Most of my exposure to modules has been over the various forms of category algebras, such as group algebras, path algebras, and incidence algebras. As such, I don't have a lot of exposure to modules over arbitrary rings. Right now, I am trying to understand modules over rings of formal power series $k[\![X]\!]$, and I'm wondering if there's a way to understand them as representations of a particular object. I know for $k[X]$ we may envision $k[X]\!\operatorname{-Mod}$ as representations of $\mathbb{N}^{|X|}$, but can we make any such claim for $k[\![X]\!]$?
More precisely is there a category, $C$ such that $k[C] \cong k[\![X]\!]$? If so, does $C$ reasonably correspond to some more common combinatorial or algebraic object like a quiver or a monoid? Otherwise, why not?
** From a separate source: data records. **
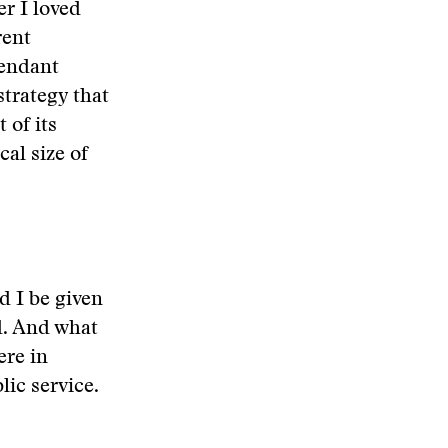
er I loved
rent
cendant
trategy that
 of its
al size of
d I be given
d. And what
ere in
lic service.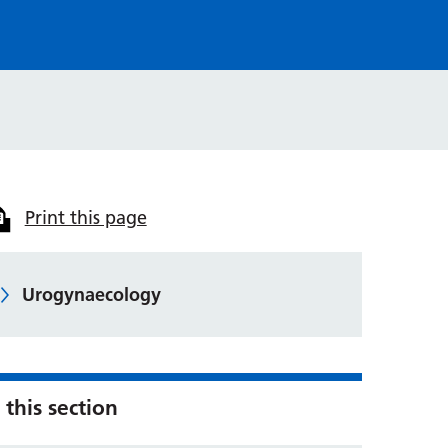
Print this page
Urogynaecology
 this section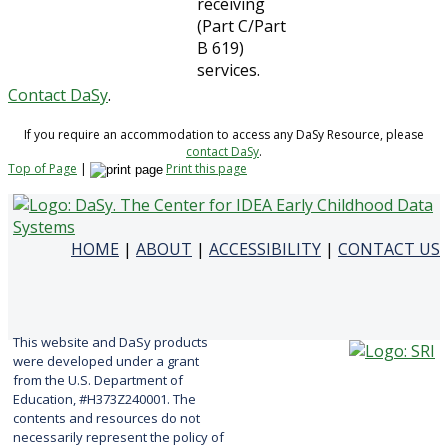
receiving
(Part C/Part
B 619)
services.
Contact DaSy
.
If you require an accommodation to access any DaSy Resource, please
contact DaSy
.
Top of Page
|
Print this page
HOME
|
ABOUT
|
ACCESSIBILITY
|
CONTACT US
This website and DaSy products
were developed under a grant
from the U.S. Department of
Education, #H373Z240001. The
contents and resources do not
necessarily represent the policy of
Is there something about $k[\![X]\!]$ that prevents this from happening?
Note, I'm interested in the case of $X$ potentially being infinite, however if it is true only of finite $X$ I would be interested in hearing why.
Edit: relatively quickly after posting this, I realized $k[\![X]\!]$ has no non-trival idempotents, so $C$ must have a single object, so we can ignore the category theory and simply ask is their a monoid $M$ such the $k[\![X]\!] \cong k[M]$?
No, they're never monoids algebras.
In the paper Monoid rings which are valuation rings, J. Ohm, P. Vicxnair, they mention such a theorem as a "well known result".
Theorem (folklore). If $k[M]$ is a valuation ring, then $k$ is a characteristic $p$ field, and $M$ is either $\Bbb Z/p^r$ or $\Bbb Z[1/p]/\Bbb Z$.
Complete proof of this statement is a bit involved, but fairly elementary, and can be found in this paper.
Formal power series are not monoid rings, because they are uncountable-dimensional valuation rings for any base field and any number of variables, while all monoids resulting in valuation rings are countable.